Vistra Corp. (NYSE:VST) declared a quarterly dividend of $0.206 per share, compared to the previous $0.204. It is payable by September 29 to the shareholders of record on September 20. The company has raised its dividend for the last four years and has a yield of 2.75% as of August 21.
Legacy Ridge Capital made the following comment about Vistra Corp. (NYSE:VST) in its Q4 2022 investor letter:
“I sent the 2019 letter on February 10, 2020. Vistra Corp. (NYSE:VST) closed that day at $22.27. As I write in early January the price is $22.30. Now I did say “We would actually prefer it if both (VST & NRG) securities went nowhere for as long possible”—assuming repurchased shares at depressed valuations was our best-case scenario. But A) I didn’t think I’d be that right with respect to “nowhere”, and B) I certainly didn’t think I’d be right 3-years on. Here we are though, with the stock literally going nowhere for the last 3-years. Just like we drew it up!
“Management has indeed repurchased 20.3% of the shares outstanding since year-end 2019 and will probably repurchase another 12-15% of the outstanding shares in 2023. My initial assumption was that management could plausibly repurchase 60% of their shares by 2030, leaving them with 200mn outstanding (that assumed shares were appreciating and they had to pay more as the years went on, not what’s transpired so far), but at the current pace of about 50mn shares repurchased per year, they’ll hit that mark by the end of 2026, which would imply free cash flow of $10 pershare if the underlying business continues to perform as it currently is. That’s a 45% FCF yield on today’s price. Meanwhile, dividends per share have grown 54% since 2019 and the stock now yields 3.5%, growing about 15% a year.
Enphase Energy, Inc. (NASDAQ:ENPH) provides solar power solutions, battery energy storage solutions, and EV charging stations. The company focuses primarily on residential customers. Enphase Energy, Inc. (NASDAQ:ENPH) is headquartered in California and serves over 140 countries. With 50 hedge funds holding a stake in the company, it is our 6th most undervalued renewable energy stock to buy according to hedge funds.
Enphase Energy, Inc. (NASDAQ:ENPH) has been covered by 24 analysts in the last three months according to Tipranks. 17 of those analysts are bullish on the company stock and the average price target of all the analysts is $199.86, showing a 53.55% upside to its stock price of $130.16 on August 21. Enphase Energy, Inc. (NASDAQ:ENPH) is one of the most undervalued technology stocks according to Wall Street analysts.
Enphase Energy, Inc. (NASDAQ:ENPH) joins the likes of Tesla, Inc. (NASDAQ:TSLA), General Electric Company (NYSE:GE), and NextEra Energy, Inc. (NYSE:NEE) in our list of most undervalued renewable energy stocks.
“Enphase Energy, Inc. (NASDAQ:ENPH) designs, develops, manufactures and sells home energy solutions in the U.S. and internationally for the solar industry.
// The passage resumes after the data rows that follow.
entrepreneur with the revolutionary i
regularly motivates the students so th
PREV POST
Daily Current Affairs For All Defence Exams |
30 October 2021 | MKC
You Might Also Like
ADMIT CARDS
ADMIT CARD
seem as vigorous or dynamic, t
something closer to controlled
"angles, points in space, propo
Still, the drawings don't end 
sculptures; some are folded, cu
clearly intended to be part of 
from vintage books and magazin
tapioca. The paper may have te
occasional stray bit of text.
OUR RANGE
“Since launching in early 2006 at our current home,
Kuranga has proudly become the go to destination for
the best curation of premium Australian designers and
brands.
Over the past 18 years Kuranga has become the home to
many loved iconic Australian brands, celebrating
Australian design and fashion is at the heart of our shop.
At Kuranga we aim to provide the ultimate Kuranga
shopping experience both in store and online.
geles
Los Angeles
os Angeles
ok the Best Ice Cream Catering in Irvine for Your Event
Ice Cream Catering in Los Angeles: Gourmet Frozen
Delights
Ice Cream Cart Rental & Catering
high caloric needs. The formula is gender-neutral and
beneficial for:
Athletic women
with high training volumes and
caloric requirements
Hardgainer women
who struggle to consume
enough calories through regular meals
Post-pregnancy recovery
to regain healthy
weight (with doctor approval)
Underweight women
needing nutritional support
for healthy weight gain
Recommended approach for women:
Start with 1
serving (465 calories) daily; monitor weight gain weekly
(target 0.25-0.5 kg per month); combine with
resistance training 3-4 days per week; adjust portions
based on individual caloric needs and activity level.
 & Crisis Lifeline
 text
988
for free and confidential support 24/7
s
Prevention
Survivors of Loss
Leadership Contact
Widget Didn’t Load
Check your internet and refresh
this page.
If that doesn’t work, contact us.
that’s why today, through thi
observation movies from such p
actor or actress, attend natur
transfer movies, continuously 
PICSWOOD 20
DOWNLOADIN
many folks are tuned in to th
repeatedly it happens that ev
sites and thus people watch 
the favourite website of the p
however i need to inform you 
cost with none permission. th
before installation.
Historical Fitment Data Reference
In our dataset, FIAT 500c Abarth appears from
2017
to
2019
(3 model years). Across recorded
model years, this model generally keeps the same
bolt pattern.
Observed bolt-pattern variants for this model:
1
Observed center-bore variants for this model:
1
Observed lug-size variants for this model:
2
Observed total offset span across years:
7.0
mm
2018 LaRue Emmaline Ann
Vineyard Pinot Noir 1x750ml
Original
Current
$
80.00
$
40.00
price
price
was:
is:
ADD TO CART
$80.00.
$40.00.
The company is the world’s leading manufacturer of microinverters that convert solar-generated D.C. energy to A.C. energy usable in homes and buildings. Enphase introduced the world’s first microinverter system in 2008 and has expanded its offerings to include battery storage systems and proprietary technologies that provide energy monitoring and control services for solar energy systems. It sells its products and solutions directly to solar system distributors, large installers and strategic partners.